Frattesi loiters around the edge of the penalty area before making a perfectly-timed burst into the box. Latching onto a clever through ball, the three-time Italy international then slams his shot into the back of the net.
It’s fast becoming Frattesi’s signature move; a late run and an emphatic finish. The former Roma youngster grew up idolising Daniele de Rossi and Claudio Marchisio, but there’s a somewhat Lampard-ian twang to the way he attacks the penalty area. In the last three-and-a-bit seasons, Frattesi has hit the target 19 times and, just one month into the new campaign, he is already halfway to matching his tally for the whole of 2021/22.

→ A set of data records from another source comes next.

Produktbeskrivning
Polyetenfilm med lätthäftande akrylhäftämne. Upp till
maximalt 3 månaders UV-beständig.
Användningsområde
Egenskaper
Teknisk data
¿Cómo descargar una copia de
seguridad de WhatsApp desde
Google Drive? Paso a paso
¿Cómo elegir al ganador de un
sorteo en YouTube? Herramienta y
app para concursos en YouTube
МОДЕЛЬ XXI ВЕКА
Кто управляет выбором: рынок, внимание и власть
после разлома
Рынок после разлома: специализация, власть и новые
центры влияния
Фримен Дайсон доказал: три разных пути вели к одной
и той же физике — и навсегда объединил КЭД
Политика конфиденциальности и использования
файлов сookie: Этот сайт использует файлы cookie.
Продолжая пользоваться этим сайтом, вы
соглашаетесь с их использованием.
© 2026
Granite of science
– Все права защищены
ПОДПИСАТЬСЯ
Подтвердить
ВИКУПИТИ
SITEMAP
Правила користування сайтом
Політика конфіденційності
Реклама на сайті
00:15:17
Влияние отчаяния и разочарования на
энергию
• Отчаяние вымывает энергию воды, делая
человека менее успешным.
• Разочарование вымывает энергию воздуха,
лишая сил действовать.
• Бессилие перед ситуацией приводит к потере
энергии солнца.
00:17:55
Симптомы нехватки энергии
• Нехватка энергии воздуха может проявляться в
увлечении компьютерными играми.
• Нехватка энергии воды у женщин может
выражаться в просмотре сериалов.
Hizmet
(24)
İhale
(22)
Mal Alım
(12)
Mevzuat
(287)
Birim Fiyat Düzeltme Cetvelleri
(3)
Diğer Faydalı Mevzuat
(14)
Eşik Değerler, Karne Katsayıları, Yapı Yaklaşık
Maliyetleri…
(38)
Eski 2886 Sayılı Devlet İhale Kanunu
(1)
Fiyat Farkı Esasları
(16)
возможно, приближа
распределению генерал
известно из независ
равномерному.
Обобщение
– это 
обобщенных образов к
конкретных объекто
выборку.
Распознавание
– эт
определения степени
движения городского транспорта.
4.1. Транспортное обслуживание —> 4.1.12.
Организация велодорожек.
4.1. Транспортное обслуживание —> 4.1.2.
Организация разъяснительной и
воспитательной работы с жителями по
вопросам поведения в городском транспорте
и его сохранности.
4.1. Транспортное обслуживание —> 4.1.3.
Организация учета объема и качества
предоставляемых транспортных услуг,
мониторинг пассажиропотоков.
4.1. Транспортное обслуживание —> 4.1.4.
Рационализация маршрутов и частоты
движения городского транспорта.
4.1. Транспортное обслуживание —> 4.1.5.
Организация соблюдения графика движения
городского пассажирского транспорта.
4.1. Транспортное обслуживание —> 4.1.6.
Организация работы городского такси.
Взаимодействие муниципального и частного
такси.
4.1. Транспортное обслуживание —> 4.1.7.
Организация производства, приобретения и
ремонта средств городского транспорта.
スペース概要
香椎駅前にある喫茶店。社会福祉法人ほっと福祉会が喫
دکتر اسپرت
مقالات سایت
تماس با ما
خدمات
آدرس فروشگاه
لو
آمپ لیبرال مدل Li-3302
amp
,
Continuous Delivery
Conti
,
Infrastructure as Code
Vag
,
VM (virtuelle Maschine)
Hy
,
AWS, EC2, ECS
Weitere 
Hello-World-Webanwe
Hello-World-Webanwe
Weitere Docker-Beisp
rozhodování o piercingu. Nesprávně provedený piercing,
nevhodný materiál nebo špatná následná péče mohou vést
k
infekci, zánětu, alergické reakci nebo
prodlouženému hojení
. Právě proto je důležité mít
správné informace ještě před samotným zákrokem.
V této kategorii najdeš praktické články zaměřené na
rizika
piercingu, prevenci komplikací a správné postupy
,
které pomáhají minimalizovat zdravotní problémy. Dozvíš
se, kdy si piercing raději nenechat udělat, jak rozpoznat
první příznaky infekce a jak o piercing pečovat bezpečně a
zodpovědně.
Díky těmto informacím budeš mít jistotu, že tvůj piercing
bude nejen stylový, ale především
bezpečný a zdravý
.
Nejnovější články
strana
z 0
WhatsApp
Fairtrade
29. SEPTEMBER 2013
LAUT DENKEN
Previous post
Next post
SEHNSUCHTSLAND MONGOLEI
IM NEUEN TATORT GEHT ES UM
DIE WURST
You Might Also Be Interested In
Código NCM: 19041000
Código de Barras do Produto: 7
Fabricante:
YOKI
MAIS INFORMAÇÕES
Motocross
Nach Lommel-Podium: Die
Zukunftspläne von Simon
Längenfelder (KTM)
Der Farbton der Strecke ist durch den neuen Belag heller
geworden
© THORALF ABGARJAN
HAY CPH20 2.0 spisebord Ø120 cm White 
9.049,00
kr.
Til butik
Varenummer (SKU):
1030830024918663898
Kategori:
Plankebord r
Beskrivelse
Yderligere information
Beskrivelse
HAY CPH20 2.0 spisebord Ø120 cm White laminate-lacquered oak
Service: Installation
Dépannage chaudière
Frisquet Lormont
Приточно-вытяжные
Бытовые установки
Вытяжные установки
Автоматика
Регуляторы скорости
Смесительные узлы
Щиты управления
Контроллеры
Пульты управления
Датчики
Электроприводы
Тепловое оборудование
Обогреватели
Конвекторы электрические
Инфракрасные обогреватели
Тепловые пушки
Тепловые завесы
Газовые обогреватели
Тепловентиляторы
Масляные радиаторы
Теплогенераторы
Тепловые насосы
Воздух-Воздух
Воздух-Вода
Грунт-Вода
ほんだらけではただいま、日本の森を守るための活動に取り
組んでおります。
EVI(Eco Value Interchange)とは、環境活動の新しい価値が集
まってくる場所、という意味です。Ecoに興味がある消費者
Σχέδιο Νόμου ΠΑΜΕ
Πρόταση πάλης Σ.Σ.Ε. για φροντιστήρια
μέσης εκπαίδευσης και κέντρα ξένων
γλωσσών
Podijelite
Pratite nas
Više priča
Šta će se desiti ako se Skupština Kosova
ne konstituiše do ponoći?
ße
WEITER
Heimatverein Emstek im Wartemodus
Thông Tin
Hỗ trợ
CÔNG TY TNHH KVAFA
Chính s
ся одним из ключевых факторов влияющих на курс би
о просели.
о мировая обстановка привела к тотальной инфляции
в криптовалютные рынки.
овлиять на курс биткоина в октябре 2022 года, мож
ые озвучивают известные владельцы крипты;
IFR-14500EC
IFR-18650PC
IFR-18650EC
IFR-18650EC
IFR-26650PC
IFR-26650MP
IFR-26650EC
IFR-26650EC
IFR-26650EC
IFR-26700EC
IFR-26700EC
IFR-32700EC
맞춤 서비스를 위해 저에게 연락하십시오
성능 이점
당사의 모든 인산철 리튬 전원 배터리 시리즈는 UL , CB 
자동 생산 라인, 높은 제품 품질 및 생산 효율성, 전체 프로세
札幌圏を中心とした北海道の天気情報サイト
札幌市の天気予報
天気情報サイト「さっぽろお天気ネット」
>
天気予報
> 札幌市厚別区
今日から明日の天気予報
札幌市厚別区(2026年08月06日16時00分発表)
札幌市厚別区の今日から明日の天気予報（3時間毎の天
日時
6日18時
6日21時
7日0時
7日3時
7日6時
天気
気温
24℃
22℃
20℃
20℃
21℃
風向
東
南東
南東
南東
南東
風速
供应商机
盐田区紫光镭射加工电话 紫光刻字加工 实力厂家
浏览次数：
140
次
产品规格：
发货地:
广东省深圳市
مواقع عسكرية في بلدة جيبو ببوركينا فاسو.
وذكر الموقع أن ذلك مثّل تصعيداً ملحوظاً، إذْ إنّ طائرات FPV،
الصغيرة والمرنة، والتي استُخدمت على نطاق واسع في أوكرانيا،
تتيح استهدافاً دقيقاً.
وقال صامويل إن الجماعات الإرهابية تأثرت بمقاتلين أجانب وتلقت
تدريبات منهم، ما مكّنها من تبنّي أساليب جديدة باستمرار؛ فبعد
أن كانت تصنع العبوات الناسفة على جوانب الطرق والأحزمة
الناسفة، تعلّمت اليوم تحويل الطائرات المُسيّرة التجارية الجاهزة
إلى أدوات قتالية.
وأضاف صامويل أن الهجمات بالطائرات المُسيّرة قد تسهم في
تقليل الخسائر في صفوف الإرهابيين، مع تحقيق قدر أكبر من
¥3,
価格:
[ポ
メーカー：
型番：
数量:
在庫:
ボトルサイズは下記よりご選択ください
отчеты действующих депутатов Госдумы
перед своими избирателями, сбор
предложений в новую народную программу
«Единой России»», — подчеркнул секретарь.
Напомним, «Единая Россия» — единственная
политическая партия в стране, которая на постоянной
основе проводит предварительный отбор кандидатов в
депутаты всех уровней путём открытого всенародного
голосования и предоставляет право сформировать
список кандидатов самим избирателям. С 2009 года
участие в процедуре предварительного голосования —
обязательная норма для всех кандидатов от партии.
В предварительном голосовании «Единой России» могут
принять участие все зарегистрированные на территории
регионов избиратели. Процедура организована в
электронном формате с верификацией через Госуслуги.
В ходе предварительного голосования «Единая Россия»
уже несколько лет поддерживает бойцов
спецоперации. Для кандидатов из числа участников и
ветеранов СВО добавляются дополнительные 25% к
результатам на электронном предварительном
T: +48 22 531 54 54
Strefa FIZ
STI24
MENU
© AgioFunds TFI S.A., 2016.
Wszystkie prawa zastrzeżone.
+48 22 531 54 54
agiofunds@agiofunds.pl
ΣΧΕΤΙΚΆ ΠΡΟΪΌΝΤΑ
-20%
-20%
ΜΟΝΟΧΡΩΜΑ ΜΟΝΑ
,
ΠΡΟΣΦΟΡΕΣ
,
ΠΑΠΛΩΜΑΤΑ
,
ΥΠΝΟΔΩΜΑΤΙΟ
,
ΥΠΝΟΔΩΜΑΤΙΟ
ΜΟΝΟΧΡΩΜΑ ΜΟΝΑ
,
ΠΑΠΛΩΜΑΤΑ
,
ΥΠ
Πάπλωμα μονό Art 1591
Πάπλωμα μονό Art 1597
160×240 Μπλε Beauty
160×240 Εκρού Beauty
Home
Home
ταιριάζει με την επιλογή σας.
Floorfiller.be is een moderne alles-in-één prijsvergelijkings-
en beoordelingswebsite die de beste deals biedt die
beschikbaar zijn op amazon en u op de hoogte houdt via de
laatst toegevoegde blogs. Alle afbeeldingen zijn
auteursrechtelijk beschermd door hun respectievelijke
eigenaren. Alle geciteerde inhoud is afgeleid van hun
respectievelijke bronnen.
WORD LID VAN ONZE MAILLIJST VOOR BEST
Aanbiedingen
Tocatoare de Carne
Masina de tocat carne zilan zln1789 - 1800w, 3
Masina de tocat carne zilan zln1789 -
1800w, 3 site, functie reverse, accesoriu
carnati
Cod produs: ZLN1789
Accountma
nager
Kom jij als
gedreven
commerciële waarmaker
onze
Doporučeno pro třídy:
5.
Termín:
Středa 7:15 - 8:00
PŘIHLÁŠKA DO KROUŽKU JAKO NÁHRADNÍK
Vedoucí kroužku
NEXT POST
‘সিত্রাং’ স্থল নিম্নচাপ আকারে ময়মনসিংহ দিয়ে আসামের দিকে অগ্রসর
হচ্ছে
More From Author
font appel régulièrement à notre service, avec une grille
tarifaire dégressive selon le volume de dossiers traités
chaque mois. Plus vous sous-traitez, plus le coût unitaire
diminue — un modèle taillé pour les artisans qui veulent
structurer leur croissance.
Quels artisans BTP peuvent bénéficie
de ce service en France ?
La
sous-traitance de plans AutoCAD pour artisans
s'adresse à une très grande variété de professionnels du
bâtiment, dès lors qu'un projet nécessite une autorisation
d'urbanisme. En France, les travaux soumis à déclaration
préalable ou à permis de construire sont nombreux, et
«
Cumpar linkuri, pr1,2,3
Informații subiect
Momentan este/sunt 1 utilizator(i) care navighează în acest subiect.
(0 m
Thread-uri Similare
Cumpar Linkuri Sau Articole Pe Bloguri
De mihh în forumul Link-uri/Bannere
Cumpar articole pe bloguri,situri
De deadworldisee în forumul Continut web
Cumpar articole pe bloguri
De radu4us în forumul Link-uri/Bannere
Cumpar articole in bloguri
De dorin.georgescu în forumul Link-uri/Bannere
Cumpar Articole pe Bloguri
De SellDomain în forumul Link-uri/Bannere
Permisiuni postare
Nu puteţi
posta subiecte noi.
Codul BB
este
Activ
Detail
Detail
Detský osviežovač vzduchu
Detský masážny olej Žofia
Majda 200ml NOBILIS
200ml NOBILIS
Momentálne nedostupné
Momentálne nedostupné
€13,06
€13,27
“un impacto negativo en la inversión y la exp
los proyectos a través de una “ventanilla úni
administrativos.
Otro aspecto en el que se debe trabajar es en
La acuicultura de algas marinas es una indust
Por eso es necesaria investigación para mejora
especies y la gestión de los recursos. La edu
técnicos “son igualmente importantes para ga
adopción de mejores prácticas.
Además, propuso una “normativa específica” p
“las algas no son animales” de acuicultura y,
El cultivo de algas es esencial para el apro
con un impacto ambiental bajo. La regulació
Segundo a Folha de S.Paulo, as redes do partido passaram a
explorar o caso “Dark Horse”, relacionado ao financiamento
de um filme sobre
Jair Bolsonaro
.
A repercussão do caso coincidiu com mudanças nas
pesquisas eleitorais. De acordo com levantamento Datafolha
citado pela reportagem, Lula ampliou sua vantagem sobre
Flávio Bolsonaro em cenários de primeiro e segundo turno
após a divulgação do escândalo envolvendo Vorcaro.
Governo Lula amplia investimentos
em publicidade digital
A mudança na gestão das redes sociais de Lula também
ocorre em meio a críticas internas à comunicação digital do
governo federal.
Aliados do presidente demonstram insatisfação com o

And when you consider that Tottenham Hotspur haven’t had a reliable source of goals from central midfield since Dele Alli was at his peak some four or five years ago, reports linking the Premier League giants with Frattesi suggest that an effort is now being made to find a productive ‘number eight’ capable of easing the burden on Harry Kane and Heung Min-Son’s shoulders (Gazzetta dello Sport).
Sassuolo’s Davide Frattesi can give Tottenham Hotspur something different
Pierre-Emile Hojbjerg was Spurs’ most prolific central midfielder last term with just three. Oliver Skipp has scored just one senior goal. Rodrigo Bentancur; five. Yves Bissouma, meanwhile, has never found the net more than once in a Premier League campaign.
Frattesi won’t come cheap, at a rumoured £26 million. Roberto de Zerbi hopes to reunite with his former Sassuolo starlet at Brighton, meanwhile. Inter Milan’s interest has already been confirmed by Sassuolo CEO Giovanni Carnevanli.
The chance to hone his talents under one of the most iconic Italian managers in Antonio Conte, however, may be one Frattesi struggles to turn down. He has already admitted a desire to play Premier League football at some point in the future, after all.
“I’d like that,” Frattesi said a couple of months ago. “It’s a league I can see myself in. It’s a step to take in two or three years, after I’ve established myself.
“But it’s a league that fascinates me a lot, also because it doesn’t have too many tactics. You go back and forth for ninety minutes and I like that idea.”
After an excellent start to the new season, Frattesi’s career plan could be brought forward a year or two.